====== SELECTION ======

This move aims, according to a statement signed by Reuben Muoka, director, Public Affairs at NCC, to provide clear, easy-to-understand, and accurate information about the cost of voice, short messaging service (SMS) and data services to subscribers.

“The directive, titled ‘Guidance on the Simplification of Tariffs in the Nigerian Communications Sector,’ was issued on July 29, 2024. It mandates Mobile Network Operators (MNOs) to publish a comprehensive table showing the features of their tariff plans and bundle offers.

“The table should contain all necessary information for subscribers to make informed decisions, including details on add-ons, their prices, how consumers can opt-in or out, terms and conditions for renewal, and rollover policies”, Muoka said.

Techeconomy gathered that NCC’s guideline is the outcome of consultations with industry stakeholders, including MNOs and Consumer Focus Groups, and extensive data analysis on consumer preferences and expectations.

“The objectives of the simplification guidelines are to reduce the complexity of tariff plans and bundles, ensure transparency and fairness of promotional elements of tariff plans, protect consumers’ interests by providing clear and understandable tariff information so that they make informed decisions, and promote fair competition among licensees by standardising tariff structures.

======

• GOAL:
Can you copy, word for word, the stretch of the NCC tariff text from "This move aims, according" through "services to subscribers."?

====== DATA SECTION ======

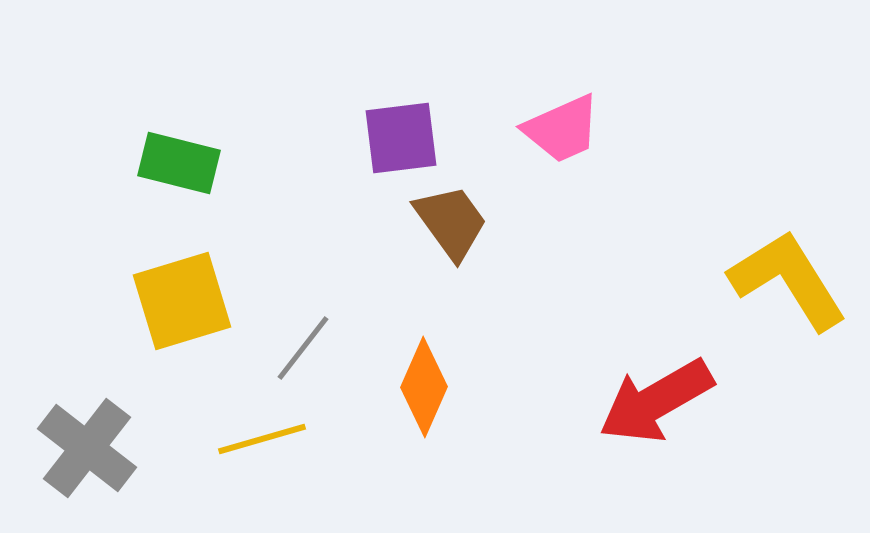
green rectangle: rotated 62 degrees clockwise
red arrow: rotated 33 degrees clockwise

======

• WRITTEN REPLY:
This move aims, according to a statement signed by Reuben Muoka, director, Public Affairs at NCC, to provide clear, easy-to-understand, and accurate information about the cost of voice, short messaging service (SMS) and data services to subscribers.